Our Druid setup consists of 2 brokers and 3 historicals, our historical and broker nodes heap memory gets filled up after running for a week, these processes are hosted as docker containers. I am posting the druid historical configuration below for your reference.

DRUID_XMX=60g
DRUID_XMS=60g
DRUID_MAXNEWSIZE=8g
DRUID_NEWSIZE=8g
DRUID_JVM_ARGS=-server -XX:+UseG1GC -Duser.timezone=UTC -Dfile.encoding=UTF-8 -Djava.util.logging.manager=org.apache.logging.log4j.jul.LogManager -XX:+HeapDumpOnOutOfMemoryError -XX:HeapDumpPath=/opt/data
DRUID_MAXDIRECTMEMORYSIZE=60g

druid_emitter_logging_logLevel=error

druid_extensions_loadList=[“druid-histogram”, “druid-datasketches”, “druid-lookups-cached-global”,“druid-azure-extensions”,“sqlserver-metadata-storage”,“druid-kafka-indexing-service”, “statsd-emitter”]

#Metadata - SQL
#druid_metadata_storage_host=
druid_metadata_storage_type=sqlserver
druid_metadata_storage_connector_connectURI=""
druid_metadata_storage_connector_user="${USERROLE}"
druid_metadata_storage_connector_password="${PASS}"

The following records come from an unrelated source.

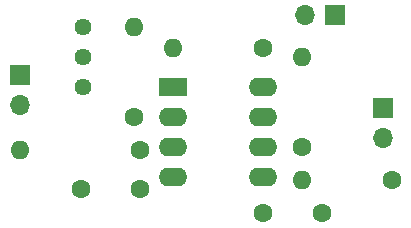
<source format=gbr>
%TF.GenerationSoftware,KiCad,Pcbnew,(5.1.12)-1*%
%TF.CreationDate,2022-02-01T21:13:27-05:00*%
%TF.ProjectId,Lobotomizer-LPF,4c6f626f-746f-46d6-997a-65722d4c5046,rev?*%
%TF.SameCoordinates,Original*%
%TF.FileFunction,Soldermask,Top*%
%TF.FilePolarity,Negative*%
%FSLAX46Y46*%
G04 Gerber Fmt 4.6, Leading zero omitted, Abs format (unit mm)*
G04 Created by KiCad (PCBNEW (5.1.12)-1) date 2022-02-01 21:13:27*
%MOMM*%
%LPD*%
G01*
G04 APERTURE LIST*
%ADD10O,1.600000X1.600000*%
%ADD11C,1.600000*%
%ADD12O,2.400000X1.600000*%
%ADD13R,2.400000X1.600000*%
%ADD14C,1.440000*%
%ADD15O,1.700000X1.700000*%
%ADD16R,1.700000X1.700000*%
G04 APERTURE END LIST*
D10*
%TO.C,R4*%
X143256000Y-69596000D03*
D11*
X143256000Y-77216000D03*
%TD*%
D10*
%TO.C,R1*%
X119380000Y-77470000D03*
D11*
X129540000Y-77470000D03*
%TD*%
D12*
%TO.C,U1*%
X139954000Y-72136000D03*
X132334000Y-79756000D03*
X139954000Y-74676000D03*
X132334000Y-77216000D03*
X139954000Y-77216000D03*
X132334000Y-74676000D03*
X139954000Y-79756000D03*
D13*
X132334000Y-72136000D03*
%TD*%
D14*
%TO.C,RV1*%
X124714000Y-72136000D03*
X124714000Y-69596000D03*
X124714000Y-67056000D03*
%TD*%
D10*
%TO.C,R5*%
X143256000Y-80010000D03*
D11*
X150876000Y-80010000D03*
%TD*%
D10*
%TO.C,R3*%
X132334000Y-68834000D03*
D11*
X139954000Y-68834000D03*
%TD*%
D10*
%TO.C,R2*%
X129032000Y-67056000D03*
D11*
X129032000Y-74676000D03*
%TD*%
D15*
%TO.C,J3*%
X143510000Y-66040000D03*
D16*
X146050000Y-66040000D03*
%TD*%
D15*
%TO.C,J2*%
X150114000Y-76454000D03*
D16*
X150114000Y-73914000D03*
%TD*%
D15*
%TO.C,J1*%
X119380000Y-73660000D03*
D16*
X119380000Y-71120000D03*
%TD*%
D11*
%TO.C,C2*%
X144954000Y-82804000D03*
X139954000Y-82804000D03*
%TD*%
%TO.C,C1*%
X124540000Y-80772000D03*
X129540000Y-80772000D03*
%TD*%
M02*

</source>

druid_coordinator_balancer_strategy=cachingCost

druid_indexer_runner_javaOptsArray=["-server", “-Xmx8g”, “-Xms8g”, “-XX:MaxDirectMemorySize=8g”, “-XX:+UseG1GC”, “-XX:MaxGCPauseMillis=100”, “-Duser.timezone=UTC”, “-Dfile.encoding=UTF-8”, “-Djava.util.logging.manager=org.apache.logging.log4j.jul.LogManager”]
druid_server_http_numThreads=48
druid_indexer_fork_property_druid_processing_buffer_sizeBytes=336870912
druid_indexer_fork_property_druid_processing_numThreads=2
druid_indexer_fork_property_druid_server_http_numThreads=45
druid_processing_buffer_sizeBytes=1000000000
druid_query_groupBy_maxOnDiskStorage=10000000000
druid_processing_numMergeBuffers=4
druid_processing_numThreads=10
druid_processing_columnCache_sizeBytes=2000000000

#Deep Storage - Blob
druid_storage_type=azure
druid_azure_account=""
druid_azure_key="${STORAGEPASS}"
druid_azure_container=druidsegments
druid_azure_protocol=http
druid_azure_maxTries=5

druid_indexer_logs_type=file
druid_indexer_logs_directory=/opt/data/indexing-logs

DRUID_LOG4J=<?xml version="1.0" encoding="UTF-8" ?>

#Query Caching
druid_historical_cache_useCache=true
druid_historical_cache_populateCache=true
druid_cache_sizeInBytes=2000000000
druid_cache_expireAfter=360000

By default druid emission period is 1 minute (PT1M)

We recommend using 15 seconds instead:

#druid_monitoring_emissionPeriod=PT15S

Use ‘statsd-emitter’ extension as metric emitter

#druid_emitter=logging

Configure ‘statsd-emitter’ endpoint

#druid_emitter_statsd_hostname=localhost
#druid_emitter_statsd_port=8125

Configure ‘statsd-emitter’ to use dogstatsd format Must be set to true, otherwise tags are not reported correctly to Datadog

#druid_emitter_statsd_dogstatsd=true
#druid_emitter_statsd_dogstatsdServiceAsTag=true

Hmmm… my immediate thought is to ask you to review what goes into the heap on each process; that may give you some indication.